Ritm, sadece renklerle alakalı değil aynı zamanda yaşamın ritmine de bir göndermedir. Eleştirmen Hülya Küpçüoğlu’na göre, Nurdan Likos, ‘’gerçeklik ve algıyı da gündeme getirmekte. Herkes etrafındaki gerçekliği farklı bir biçimde algılar, bu sebeple tek bir algı yoktur. Feminist bir bakış açısı yoktur ama kadın ve hayat üzerine kısa, derin ve öz farkındalıklar yaratmaya çalışır. Etkili bir sunum ile onları ön plana çıkartır ve vurgular. İzleyicilere onların hikayeleri üzerinden çözümleri anımsatarak, olaylar karşısındaki duruşunu da sergilemiş olur. Likos için kadın aynı zamanda coğrafyayı temsil eder. Sanatçı resimlerini koyu-açık düzeni içerisinde dengede tutmak ister. Atilla Galip Pınar resimlerinde çoğunlukla kendi iç yolculuğunun ve varoluş sorgulamalarının yansımalarını izleyiciyle paylaşıyor. İnsan ve doğa ilişkisini temel alan, duygusal anlamda loş olarak tanımlanabilecek fakat bütünüyle pesimist olmayan bir yaklaşımın görüldüğü eserler, özellikle günümüz insanının maddeselliğe indirgenmiş genel bilinç düzeyine eleştiriler yöneltiyor. Aysel Alver, “Ahlaki çürüme ne zaman ve nasıl başlar? “ sorusuyla yola çıkarak, bu çürüme sürecini insan ve değerleri bağlamında “agoni” bir zaman dilimi olarak yorumlamaktadır.

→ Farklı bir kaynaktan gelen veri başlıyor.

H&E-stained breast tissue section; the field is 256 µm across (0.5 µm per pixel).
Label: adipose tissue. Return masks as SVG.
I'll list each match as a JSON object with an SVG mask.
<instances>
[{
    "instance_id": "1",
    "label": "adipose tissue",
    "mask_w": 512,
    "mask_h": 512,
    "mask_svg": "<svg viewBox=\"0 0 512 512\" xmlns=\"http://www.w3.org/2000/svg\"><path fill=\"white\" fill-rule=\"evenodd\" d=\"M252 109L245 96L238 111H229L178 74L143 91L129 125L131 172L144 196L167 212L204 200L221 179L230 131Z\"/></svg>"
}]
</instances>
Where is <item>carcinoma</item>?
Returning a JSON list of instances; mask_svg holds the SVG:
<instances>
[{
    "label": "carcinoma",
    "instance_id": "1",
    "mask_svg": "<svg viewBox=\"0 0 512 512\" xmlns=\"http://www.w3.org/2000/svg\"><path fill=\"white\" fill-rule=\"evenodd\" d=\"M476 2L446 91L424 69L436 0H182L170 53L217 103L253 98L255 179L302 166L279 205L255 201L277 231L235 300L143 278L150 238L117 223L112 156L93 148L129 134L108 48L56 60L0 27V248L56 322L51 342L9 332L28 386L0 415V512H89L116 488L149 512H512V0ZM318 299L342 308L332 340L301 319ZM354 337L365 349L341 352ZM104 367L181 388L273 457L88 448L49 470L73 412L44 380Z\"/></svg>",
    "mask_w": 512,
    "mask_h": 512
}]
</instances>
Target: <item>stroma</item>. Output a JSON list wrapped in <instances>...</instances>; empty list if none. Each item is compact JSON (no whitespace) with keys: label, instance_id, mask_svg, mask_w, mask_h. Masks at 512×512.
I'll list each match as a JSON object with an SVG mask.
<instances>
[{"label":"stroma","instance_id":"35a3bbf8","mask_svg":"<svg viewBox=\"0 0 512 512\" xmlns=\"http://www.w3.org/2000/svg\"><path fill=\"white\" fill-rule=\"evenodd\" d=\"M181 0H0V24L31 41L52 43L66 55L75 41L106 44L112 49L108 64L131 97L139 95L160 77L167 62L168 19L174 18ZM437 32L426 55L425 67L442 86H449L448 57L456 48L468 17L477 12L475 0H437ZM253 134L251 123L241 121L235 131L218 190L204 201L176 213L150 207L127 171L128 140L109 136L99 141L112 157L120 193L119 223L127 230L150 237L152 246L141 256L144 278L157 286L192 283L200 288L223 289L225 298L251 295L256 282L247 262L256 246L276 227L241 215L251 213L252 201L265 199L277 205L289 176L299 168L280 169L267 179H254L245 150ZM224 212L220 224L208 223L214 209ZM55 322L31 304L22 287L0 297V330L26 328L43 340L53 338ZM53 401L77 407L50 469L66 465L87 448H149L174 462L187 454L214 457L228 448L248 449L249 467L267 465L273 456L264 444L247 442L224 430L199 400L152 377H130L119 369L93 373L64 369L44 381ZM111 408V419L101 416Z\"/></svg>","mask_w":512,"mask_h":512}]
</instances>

Alver kesintiye uğrayan modernleşme ve aydınlanma sürecini dengesi bozulmuş hümanizm anlayışı ve deforme olmuş ahlaki ve etik değerler üzerinden tarif etmektedir. Bireylerin çocukluktan itibaren psikoseksüel gelişim süreçlerinin baskılanması veya müdahaleye uğraması ve evrensel ahlaktan mahrum bırakılarak yetiştirilmesi bu sürecin koşullarını hazırlamıştır. Toplumsal bir mesele haline gelen bu türden müdahalelerin yarattığı deformasyon ile ortaya çıkan patolojik denilebilecek kişiliklere dikkat çekmek gerekir. Benzer biçimde, bu yaptırımların daha sonraki süreçlerde özel ve kamusal alanlarda pekiştirilmesi yaşanan tahribatı derinleştirmektedir.” diyen Alver “agoni” bir zaman dilimi olarak betimlediği bu türden ahlaki ve etik değerlerin yitimini galeri mekanında sergilediği eserlerde gerçekleştirdiği psikanalitik bir yaklaşımla izleyiciye deneyimletmek istemektedir.